The recommended Conda installer is Miniforge when you're not using ArcGIS Pro, and the bundled ArcGIS Pro Python distribution when you are.

make env builds a project-local environment in ./env, isolated from your other projects. If you need stronger reproducibility (pinning the full transitive dependency tree), add conda-lock on top.

Keep secrets and configuration out of version control

You really don't want your ArcGIS Online token, your Postgres password, or your client's API key on GitHub. Treat these as you would any other piece of leaked credential — assume someone will find them.

The template's pattern is two YAML files in config/:

File Purpose Committed?
config.yml Non-sensitive settings (paths, log levels, environment overrides) Yes
secrets_template.yml Template showing the shape of secrets, with placeholder values Yes
secrets.yml Your real credentials — copy from the template and fill in No (gitignored)

In code, both are loaded via singletons that support dot- and dict-style access:

from <package>.config import config

gis_url = config.esri.gis_url  # secrets merged into config — no separate namespace
log_level = config.logging.level

Active environment is controlled by the PROJECT_ENV environment variable (dev, test, prod) so you can switch without editing code. See the Configuration docs in the generated project for the full contract.

For ArcGIS Online / Enterprise specifically, prefer arcgis.gis.GIS(profile=...) with a profile name stored in secrets.yml over embedding usernames and passwords anywhere in code.

Encourage adaptation from a consistent default

The template is meant to be a starting point, not a straitjacket. The right call is to be liberal in adapting the structure for your project, but conservative in changing the default for everyone.

Common adaptations:

  • Simplify — small projects don't need every folder. If models/ and references/ stay empty for the life of a project, delete them.
  • Expand — long-running projects often grow sub-packages under src/<package>/ for related groups of code (e.g. analysis/, viz/, io/), or sub-folders under notebooks/ separating exploratory work from polished reports.
  • Re-organise — when notebooks/ gets crowded on a long project, a top-level research/ folder with sub-folders per experiment (each with its own notebooks and optionally its own Makefile) keeps things navigable.

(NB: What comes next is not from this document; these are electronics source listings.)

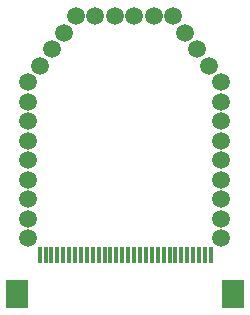
<source format=gbr>
G04 EAGLE Gerber RS-274X export*
G75*
%MOMM*%
%FSLAX34Y34*%
%LPD*%
%INSoldermask Top*%
%IPPOS*%
%AMOC8*
5,1,8,0,0,1.08239X$1,22.5*%
G01*
%ADD10C,1.503200*%
%ADD11R,0.400000X1.400000*%
%ADD12R,1.900000X2.350000*%


D10*
X10160Y119380D03*
X20320Y265430D03*
X30480Y279400D03*
X40640Y293370D03*
X50800Y307340D03*
X67310Y307340D03*
X83820Y307340D03*
X100330Y307340D03*
X116840Y307340D03*
X133350Y307340D03*
X143510Y293370D03*
X10160Y135890D03*
X153670Y279400D03*
X163830Y265430D03*
X173990Y251460D03*
X173990Y234950D03*
X173990Y218440D03*
X10160Y152400D03*
X10160Y168910D03*
X10160Y185420D03*
X10160Y201930D03*
X10160Y218440D03*
X10160Y234950D03*
X10160Y251460D03*
D11*
X20210Y104890D03*
X25210Y104890D03*
X30210Y104890D03*
X35210Y104890D03*
X40210Y104890D03*
X45210Y104890D03*
X50210Y104890D03*
X55210Y104890D03*
X60210Y104890D03*
X65210Y104890D03*
X70210Y104890D03*
X75210Y104890D03*
X80210Y104890D03*
X85210Y104890D03*
X90210Y104890D03*
X95210Y104890D03*
X100210Y104890D03*
X105210Y104890D03*
X110210Y104890D03*
X115210Y104890D03*
X120210Y104890D03*
X125210Y104890D03*
X130210Y104890D03*
X135210Y104890D03*
X140210Y104890D03*
X145210Y104890D03*
X150210Y104890D03*
X155210Y104890D03*
X160210Y104890D03*
X165210Y104890D03*
D12*
X184210Y72390D03*
X1210Y72390D03*
D10*
X173990Y201930D03*
X173990Y185420D03*
X173990Y168910D03*
X173990Y152400D03*
X173990Y135890D03*
X173990Y119380D03*
M02*

</source>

If you find yourself making the same change on every project, that's a signal worth sharing — open an issue on the template repo.

In Short

The structure exists so you can stop thinking about structure and start thinking about the analysis. Treat the data as immutable, treat the analysis as a graph, and keep the parts that change (notebooks, exploration) separate from the parts that need to be trustworthy (source code, tests, documentation). Adapt freely. Just be consistent.